#### [Task statement]
Beneath this instruction is a block of data; output from it exactly the lines that run from the one containing "The Minister for Emergency Services, pursuant" through the one containing "Sally Talbot |", inclusive.

#### [Material for this task]

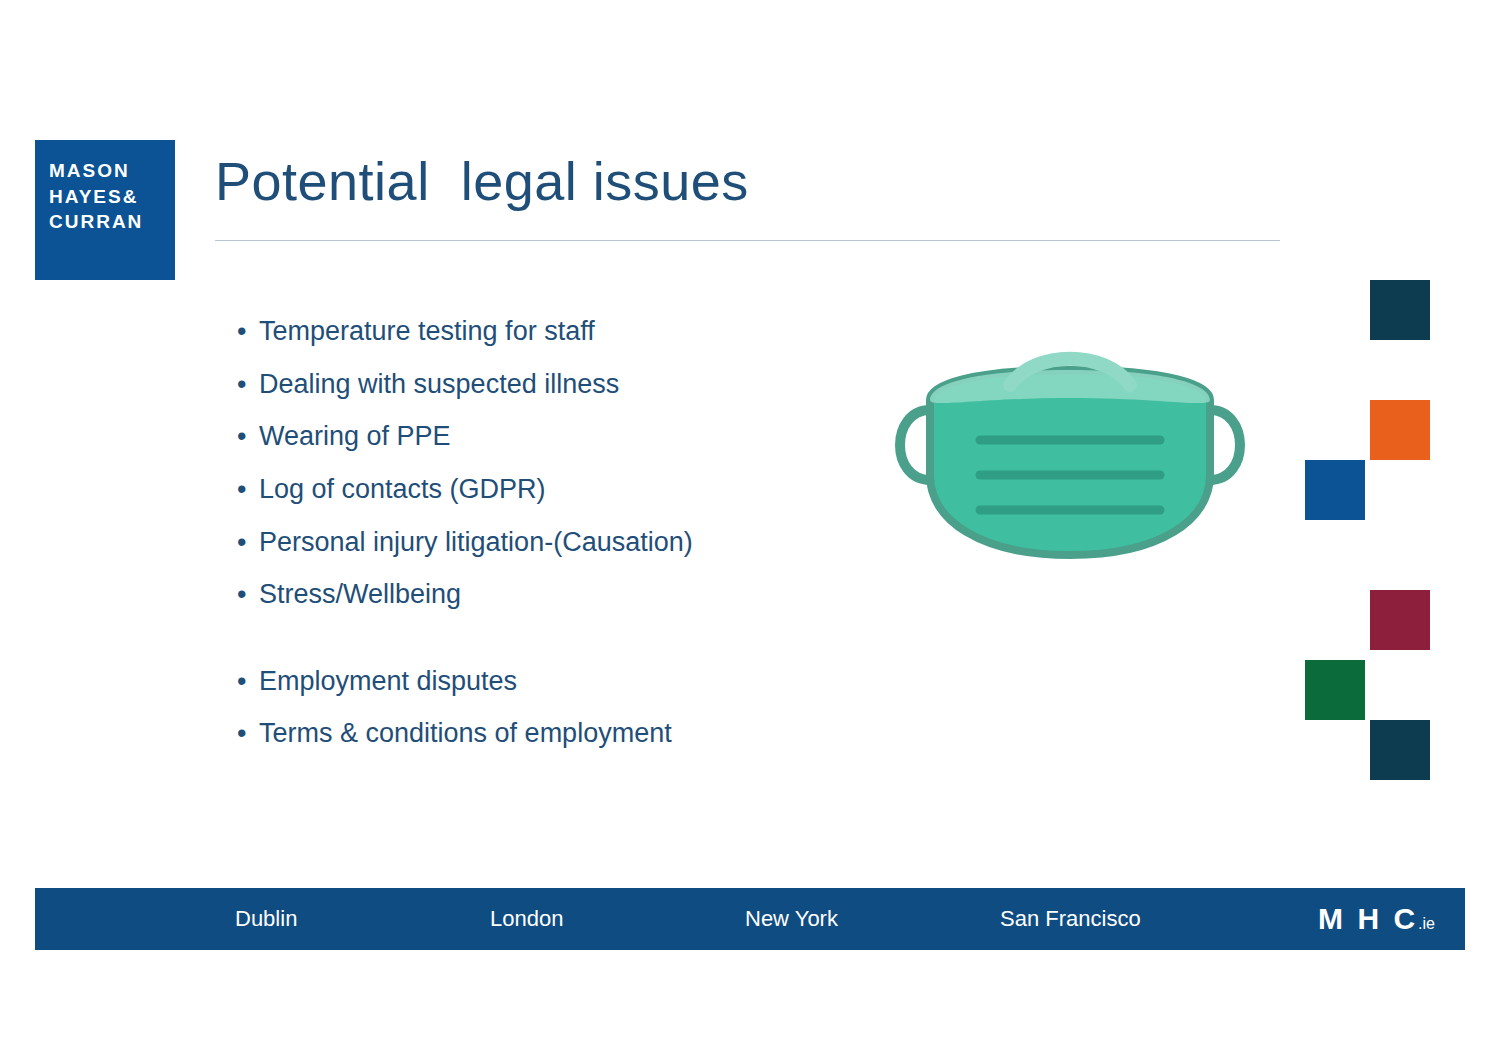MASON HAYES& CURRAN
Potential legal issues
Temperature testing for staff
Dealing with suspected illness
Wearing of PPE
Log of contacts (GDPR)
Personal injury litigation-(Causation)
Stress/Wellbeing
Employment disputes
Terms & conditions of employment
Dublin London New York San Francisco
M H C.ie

==

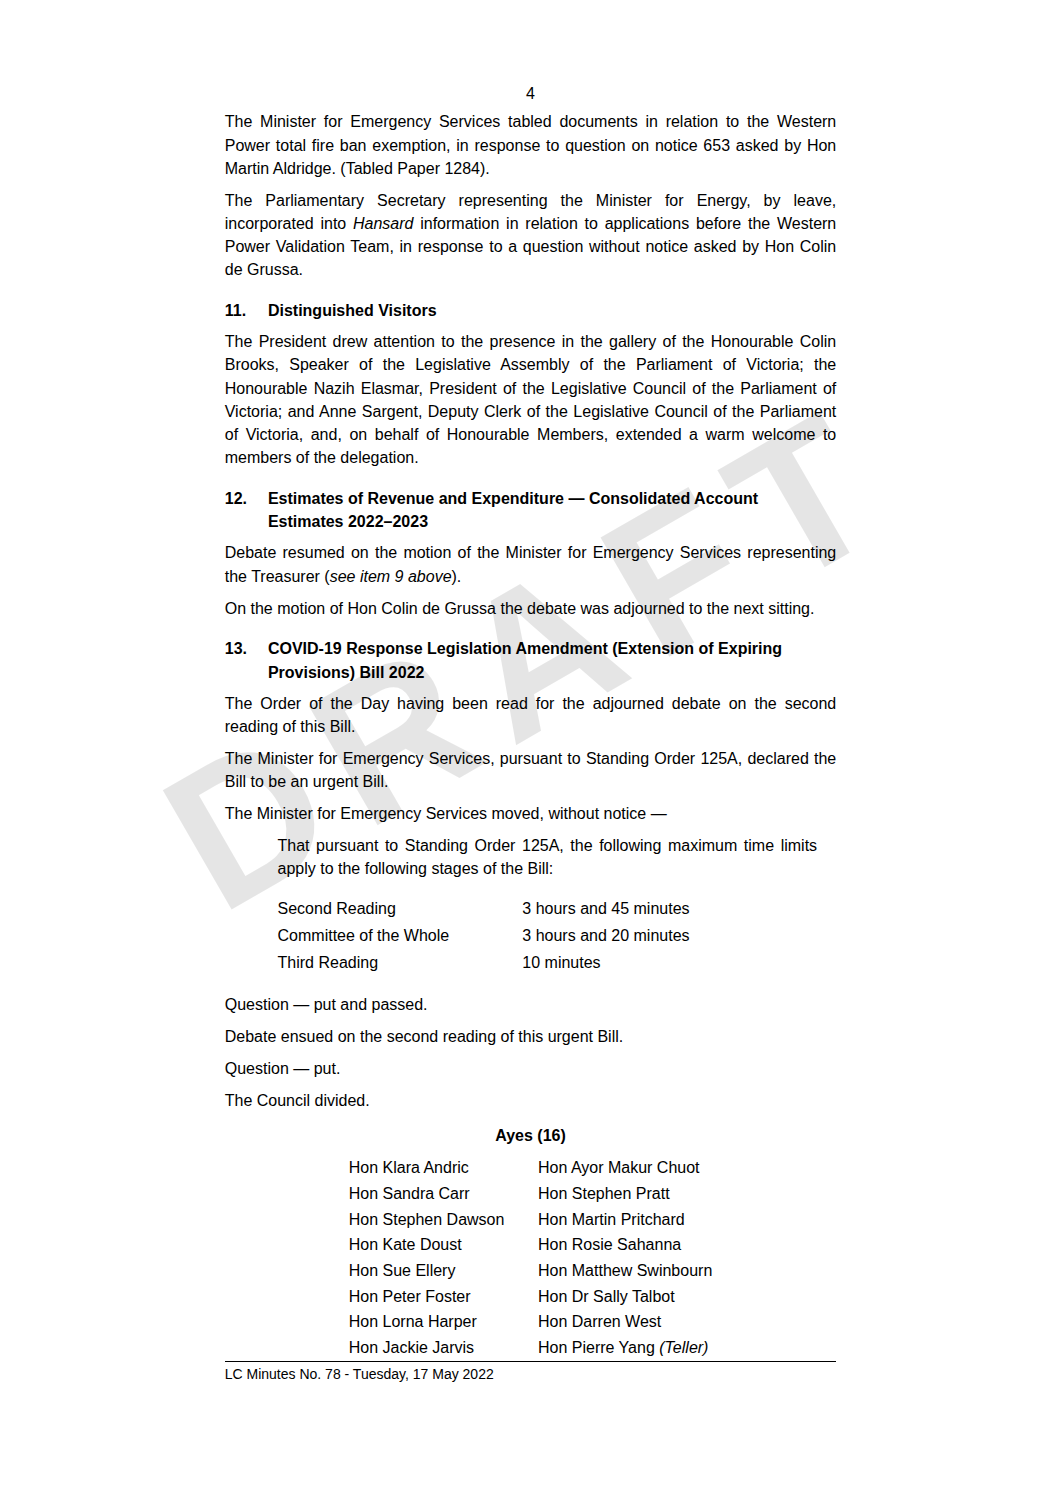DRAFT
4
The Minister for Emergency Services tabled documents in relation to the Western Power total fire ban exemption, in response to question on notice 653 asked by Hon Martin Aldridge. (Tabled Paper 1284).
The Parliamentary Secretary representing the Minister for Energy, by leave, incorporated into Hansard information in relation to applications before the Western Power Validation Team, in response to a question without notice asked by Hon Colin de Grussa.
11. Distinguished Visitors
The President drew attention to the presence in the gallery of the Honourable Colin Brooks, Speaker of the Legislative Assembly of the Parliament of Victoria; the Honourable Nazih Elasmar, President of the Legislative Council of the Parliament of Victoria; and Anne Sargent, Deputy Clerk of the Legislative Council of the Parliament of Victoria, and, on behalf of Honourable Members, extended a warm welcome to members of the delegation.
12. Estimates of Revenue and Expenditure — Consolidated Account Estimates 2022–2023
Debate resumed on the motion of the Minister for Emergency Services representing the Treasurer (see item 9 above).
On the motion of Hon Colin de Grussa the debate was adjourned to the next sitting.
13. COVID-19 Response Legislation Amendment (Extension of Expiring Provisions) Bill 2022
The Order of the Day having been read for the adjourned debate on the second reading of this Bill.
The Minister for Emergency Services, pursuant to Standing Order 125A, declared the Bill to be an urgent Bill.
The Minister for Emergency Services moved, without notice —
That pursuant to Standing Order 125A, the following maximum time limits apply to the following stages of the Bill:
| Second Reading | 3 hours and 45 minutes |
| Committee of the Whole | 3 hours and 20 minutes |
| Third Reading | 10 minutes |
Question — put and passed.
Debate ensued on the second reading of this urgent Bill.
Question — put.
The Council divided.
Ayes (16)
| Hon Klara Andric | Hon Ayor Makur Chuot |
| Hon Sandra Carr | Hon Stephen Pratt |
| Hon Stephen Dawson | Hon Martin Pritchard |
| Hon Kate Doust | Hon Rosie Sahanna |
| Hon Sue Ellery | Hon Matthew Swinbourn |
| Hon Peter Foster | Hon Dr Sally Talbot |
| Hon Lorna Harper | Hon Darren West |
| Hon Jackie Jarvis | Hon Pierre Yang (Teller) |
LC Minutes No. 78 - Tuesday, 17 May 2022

--

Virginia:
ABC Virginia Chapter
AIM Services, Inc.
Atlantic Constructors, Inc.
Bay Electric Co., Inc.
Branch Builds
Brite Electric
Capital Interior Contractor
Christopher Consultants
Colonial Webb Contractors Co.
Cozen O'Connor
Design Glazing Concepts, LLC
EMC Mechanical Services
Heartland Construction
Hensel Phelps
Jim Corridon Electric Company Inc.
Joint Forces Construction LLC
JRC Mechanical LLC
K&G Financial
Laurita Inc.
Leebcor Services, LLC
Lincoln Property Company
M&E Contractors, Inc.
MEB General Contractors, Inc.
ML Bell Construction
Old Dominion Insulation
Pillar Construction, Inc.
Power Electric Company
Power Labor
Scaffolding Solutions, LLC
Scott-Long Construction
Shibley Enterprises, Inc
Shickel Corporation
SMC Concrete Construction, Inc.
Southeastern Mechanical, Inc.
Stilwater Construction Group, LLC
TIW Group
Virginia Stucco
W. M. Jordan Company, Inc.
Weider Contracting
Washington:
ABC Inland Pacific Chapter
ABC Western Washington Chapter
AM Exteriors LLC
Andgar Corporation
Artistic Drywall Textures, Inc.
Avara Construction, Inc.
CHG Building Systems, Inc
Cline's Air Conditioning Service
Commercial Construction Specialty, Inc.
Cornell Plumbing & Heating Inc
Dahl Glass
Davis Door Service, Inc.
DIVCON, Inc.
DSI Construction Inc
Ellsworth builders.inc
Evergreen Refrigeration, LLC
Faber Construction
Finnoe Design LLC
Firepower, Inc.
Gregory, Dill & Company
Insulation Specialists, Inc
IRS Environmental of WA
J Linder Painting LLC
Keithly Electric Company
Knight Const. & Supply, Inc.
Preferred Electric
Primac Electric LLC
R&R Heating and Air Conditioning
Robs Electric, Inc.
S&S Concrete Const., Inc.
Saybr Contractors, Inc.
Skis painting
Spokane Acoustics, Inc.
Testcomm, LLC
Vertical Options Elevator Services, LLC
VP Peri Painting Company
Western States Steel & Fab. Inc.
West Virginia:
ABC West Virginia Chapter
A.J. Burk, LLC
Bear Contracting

#### [Output for this task]
The Minister for Emergency Services, pursuant to Standing Order 125A, declared the Bill to be an urgent Bill.
The Minister for Emergency Services moved, without notice —
That pursuant to Standing Order 125A, the following maximum time limits apply to the following stages of the Bill:
| Second Reading | 3 hours and 45 minutes |
| Committee of the Whole | 3 hours and 20 minutes |
| Third Reading | 10 minutes |
Question — put and passed.
Debate ensued on the second reading of this urgent Bill.
Question — put.
The Council divided.
Ayes (16)
| Hon Klara Andric | Hon Ayor Makur Chuot |
| Hon Sandra Carr | Hon Stephen Pratt |
| Hon Stephen Dawson | Hon Martin Pritchard |
| Hon Kate Doust | Hon Rosie Sahanna |
| Hon Sue Ellery | Hon Matthew Swinbourn |
| Hon Peter Foster | Hon Dr Sally Talbot |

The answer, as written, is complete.